Unlimit Health
- Logo for Unlimit Health.
- Company type: Non-profit
- Founded: 2002; 24 years ago
- Headquarters: Edinburgh House, 170 Kennington Lane, London, England
- Number of employees: 30
- Website: unlimithealth.org

= Unlimit Health =

Organisation working to end parasitic disease

Unlimit Health (previously known as SCI Foundation and as the Schistosomiasis Control Initiative) is an international organisation working to end parasitic disease. The organisation partners with affected countries, sharing evidence and expertise to eliminate preventable infections, through technical and financial support to ministries of health, in line with their strategies and plans, to strengthen health systems within affected communities.

Unlimit Health's area of focus is the elimination of schistosomiasis and soil-transmitted helminthiases (intestinal worms). The detrimental effects of parasitic worms include internal organ damage, impaired child development, increased risk of HIV in women and infertility.

Unlimit Health engages in global and regional forums that aim to tackle parasitic infections, providing technical expertise to global bodies such as the World Health Organization (WHO). It has been granted the status of Independent Research Organisation (IRO) by UK Research and Innovation (UKRI), the UK body responsible for supporting research, knowledge exchange and innovation.

The organisation's strategy 2023–2028 is aligned with the three pillars of the WHO road map for neglected tropical diseases, enabling a stronger focus on programmatic action, cross-cutting approaches, and country ownership.

==History==

The organisation was founded in 2002 by Professor Alan Fenwick OBE with a £20m grant from the Bill and Melinda Gates Foundation, and started life as a research group, the Schistosomiasis Control Initiative, within Imperial College London under the leadership of Professor Fenwick and Professor Joanne Webster as co-directors. The grant allowed them to provide a proof-of-concept for national-scale schistosomiasis programmes.

Consistently ranked globally as one of the most cost-effective non-profit initiatives, the organisation has received significant funding since its inception including from the Foreign, Commonwealth and Development Office (formerly the UK Department of International Development (DFID)), USAID and philanthropic investors.

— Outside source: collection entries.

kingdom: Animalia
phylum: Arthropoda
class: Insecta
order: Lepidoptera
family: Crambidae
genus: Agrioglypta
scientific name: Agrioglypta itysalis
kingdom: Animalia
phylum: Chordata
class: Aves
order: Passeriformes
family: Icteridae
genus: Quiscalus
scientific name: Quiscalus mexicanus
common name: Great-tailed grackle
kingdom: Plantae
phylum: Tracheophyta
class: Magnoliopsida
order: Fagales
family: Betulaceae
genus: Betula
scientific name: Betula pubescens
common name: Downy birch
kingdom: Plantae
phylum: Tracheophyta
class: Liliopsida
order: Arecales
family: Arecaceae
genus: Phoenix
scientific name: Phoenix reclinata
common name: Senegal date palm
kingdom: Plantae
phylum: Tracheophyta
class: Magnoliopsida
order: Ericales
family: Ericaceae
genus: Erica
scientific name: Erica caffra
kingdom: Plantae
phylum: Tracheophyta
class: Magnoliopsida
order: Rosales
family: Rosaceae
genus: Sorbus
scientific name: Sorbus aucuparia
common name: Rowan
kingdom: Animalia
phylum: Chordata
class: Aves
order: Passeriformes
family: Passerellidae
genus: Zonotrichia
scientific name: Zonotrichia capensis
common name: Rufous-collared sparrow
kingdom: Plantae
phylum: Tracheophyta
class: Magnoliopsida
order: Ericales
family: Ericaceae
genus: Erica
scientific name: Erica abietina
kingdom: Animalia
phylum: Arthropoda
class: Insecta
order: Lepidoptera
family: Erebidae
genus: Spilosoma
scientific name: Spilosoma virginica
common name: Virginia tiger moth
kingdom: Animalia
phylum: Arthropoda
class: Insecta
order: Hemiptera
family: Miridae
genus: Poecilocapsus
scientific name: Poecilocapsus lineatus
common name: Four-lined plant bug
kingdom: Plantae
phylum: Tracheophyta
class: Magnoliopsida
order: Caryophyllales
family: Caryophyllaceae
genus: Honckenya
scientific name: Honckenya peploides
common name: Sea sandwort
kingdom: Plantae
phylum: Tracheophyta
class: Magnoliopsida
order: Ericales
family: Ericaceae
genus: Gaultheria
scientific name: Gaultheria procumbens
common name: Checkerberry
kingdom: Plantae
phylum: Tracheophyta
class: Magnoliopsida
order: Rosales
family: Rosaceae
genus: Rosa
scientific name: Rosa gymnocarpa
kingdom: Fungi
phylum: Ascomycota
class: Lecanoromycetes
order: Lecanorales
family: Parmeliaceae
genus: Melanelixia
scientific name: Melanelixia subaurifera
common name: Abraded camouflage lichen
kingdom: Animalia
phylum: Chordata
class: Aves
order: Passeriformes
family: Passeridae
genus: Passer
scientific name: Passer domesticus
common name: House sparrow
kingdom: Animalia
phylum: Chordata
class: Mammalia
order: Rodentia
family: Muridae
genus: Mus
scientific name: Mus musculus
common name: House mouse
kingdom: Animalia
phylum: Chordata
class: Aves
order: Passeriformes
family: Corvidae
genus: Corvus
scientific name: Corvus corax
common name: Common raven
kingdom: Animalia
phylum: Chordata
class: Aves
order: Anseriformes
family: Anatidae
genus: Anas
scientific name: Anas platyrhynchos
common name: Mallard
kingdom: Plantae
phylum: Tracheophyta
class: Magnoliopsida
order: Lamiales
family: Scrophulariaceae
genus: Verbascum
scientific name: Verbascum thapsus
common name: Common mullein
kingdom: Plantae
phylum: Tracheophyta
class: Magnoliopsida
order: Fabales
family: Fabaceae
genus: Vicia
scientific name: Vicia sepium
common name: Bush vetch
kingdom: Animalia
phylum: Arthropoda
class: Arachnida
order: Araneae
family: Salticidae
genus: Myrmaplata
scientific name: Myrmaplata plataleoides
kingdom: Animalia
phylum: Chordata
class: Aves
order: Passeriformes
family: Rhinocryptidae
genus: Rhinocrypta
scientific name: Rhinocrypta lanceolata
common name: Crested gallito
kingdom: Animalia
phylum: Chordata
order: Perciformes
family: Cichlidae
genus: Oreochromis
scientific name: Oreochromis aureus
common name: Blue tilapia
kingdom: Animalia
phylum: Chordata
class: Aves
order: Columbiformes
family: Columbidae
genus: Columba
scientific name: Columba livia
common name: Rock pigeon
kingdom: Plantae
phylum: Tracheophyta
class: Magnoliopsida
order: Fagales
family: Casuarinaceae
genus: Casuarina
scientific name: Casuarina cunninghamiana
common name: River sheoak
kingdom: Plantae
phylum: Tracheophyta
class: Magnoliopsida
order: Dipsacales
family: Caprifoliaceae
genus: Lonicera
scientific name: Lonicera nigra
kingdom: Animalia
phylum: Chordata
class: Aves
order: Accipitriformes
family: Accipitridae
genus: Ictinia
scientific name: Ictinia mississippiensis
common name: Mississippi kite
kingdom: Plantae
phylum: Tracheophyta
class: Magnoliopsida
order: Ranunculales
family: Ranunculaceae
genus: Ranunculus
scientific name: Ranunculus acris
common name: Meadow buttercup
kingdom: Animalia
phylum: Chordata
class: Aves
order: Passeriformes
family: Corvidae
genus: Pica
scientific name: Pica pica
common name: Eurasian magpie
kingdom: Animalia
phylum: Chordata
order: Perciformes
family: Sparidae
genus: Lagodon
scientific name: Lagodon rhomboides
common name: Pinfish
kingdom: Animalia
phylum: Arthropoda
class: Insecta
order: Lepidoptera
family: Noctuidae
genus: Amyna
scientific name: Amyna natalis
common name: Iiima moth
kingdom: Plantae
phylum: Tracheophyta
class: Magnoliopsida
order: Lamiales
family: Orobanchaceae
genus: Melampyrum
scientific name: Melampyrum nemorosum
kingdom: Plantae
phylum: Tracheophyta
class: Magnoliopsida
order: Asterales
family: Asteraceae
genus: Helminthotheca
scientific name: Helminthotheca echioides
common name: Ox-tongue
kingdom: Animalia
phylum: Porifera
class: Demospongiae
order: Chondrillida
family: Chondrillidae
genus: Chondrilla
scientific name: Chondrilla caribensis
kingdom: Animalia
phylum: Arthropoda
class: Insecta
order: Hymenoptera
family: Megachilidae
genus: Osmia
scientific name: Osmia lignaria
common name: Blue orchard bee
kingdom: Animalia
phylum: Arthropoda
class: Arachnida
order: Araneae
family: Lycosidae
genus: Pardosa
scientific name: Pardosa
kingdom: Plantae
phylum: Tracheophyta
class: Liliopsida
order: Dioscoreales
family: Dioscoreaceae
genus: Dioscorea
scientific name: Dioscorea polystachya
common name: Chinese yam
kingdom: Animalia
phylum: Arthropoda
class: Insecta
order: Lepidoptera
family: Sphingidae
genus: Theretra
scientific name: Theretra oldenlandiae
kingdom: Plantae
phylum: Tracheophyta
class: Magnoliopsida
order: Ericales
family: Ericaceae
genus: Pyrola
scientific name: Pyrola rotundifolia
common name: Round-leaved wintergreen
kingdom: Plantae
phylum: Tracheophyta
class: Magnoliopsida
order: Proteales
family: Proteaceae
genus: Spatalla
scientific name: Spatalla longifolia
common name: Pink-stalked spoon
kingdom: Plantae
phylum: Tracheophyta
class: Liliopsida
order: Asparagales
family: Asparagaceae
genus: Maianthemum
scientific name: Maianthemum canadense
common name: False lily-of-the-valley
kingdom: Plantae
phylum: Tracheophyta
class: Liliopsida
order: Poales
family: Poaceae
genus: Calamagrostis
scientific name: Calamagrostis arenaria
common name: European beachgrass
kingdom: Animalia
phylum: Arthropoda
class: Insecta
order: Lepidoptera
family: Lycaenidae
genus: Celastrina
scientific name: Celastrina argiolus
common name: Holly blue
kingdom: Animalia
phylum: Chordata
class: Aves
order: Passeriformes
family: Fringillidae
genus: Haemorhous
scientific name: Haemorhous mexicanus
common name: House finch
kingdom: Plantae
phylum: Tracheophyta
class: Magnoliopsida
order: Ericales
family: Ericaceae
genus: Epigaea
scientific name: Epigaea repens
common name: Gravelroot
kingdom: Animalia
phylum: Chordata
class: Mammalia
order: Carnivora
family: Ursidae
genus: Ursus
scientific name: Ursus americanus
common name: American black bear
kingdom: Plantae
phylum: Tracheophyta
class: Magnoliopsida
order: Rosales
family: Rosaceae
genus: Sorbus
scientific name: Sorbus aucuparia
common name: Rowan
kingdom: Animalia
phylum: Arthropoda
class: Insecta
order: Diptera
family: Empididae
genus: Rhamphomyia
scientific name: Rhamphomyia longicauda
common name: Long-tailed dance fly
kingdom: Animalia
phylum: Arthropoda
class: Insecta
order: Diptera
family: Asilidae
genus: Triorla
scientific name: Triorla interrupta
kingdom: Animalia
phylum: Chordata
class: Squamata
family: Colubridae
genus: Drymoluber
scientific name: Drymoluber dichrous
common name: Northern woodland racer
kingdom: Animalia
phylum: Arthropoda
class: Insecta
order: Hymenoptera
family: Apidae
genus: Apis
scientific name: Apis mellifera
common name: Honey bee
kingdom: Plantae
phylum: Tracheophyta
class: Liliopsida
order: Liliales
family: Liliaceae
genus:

In 2006, the SCI was a founding partner of the Global Network for Neglected Tropical Diseases, which promoted integration of control or elimination programmes against seven neglected tropical diseases (NTDs).

By 2007, the SCI had facilitated delivery of approximately 40 million treatments of praziquantel against schistosomiasis, and many more deworming doses of albendazole.

In 2010, SCI expanded its reach after the award of the management of ICOSA - a programme funded by the Department for International Development (DFID).

In April 2013, SCI announced that it had facilitated delivery of its 100 millionth treatment of praziquantel against schistosomiasis thanks to funding from private donations which complemented the ICOSA award from DFID.

By 2016, SCI had reached an annual delivery of over 50 million treatments against parasitic worm infections.

By December 2018, the SCI had facilitated the delivery of its 200 millionth treatment against parasitic worm infections.

In August 2019, SCI became an independent charity, SCI Foundation.

In 2020, SCI foundation delivered 61.5 million treatments in 13 countries in sub-Saharan Africa and was recommended as a top charity by GiveWell for the 10th consecutive year.

In 2022, SCI Foundation celebrated its 20th anniversary and supporting the delivery of one billion treatments for parasitic worm infections. It was also awarded the status of Independent Research Organisation (IRO) by UK Research and Innovation (UKRI), the UK body responsible for supporting research, knowledge exchange and innovation.

In 2023, SCI Foundation launched a new five-year strategy and rebranded to Unlimit Health.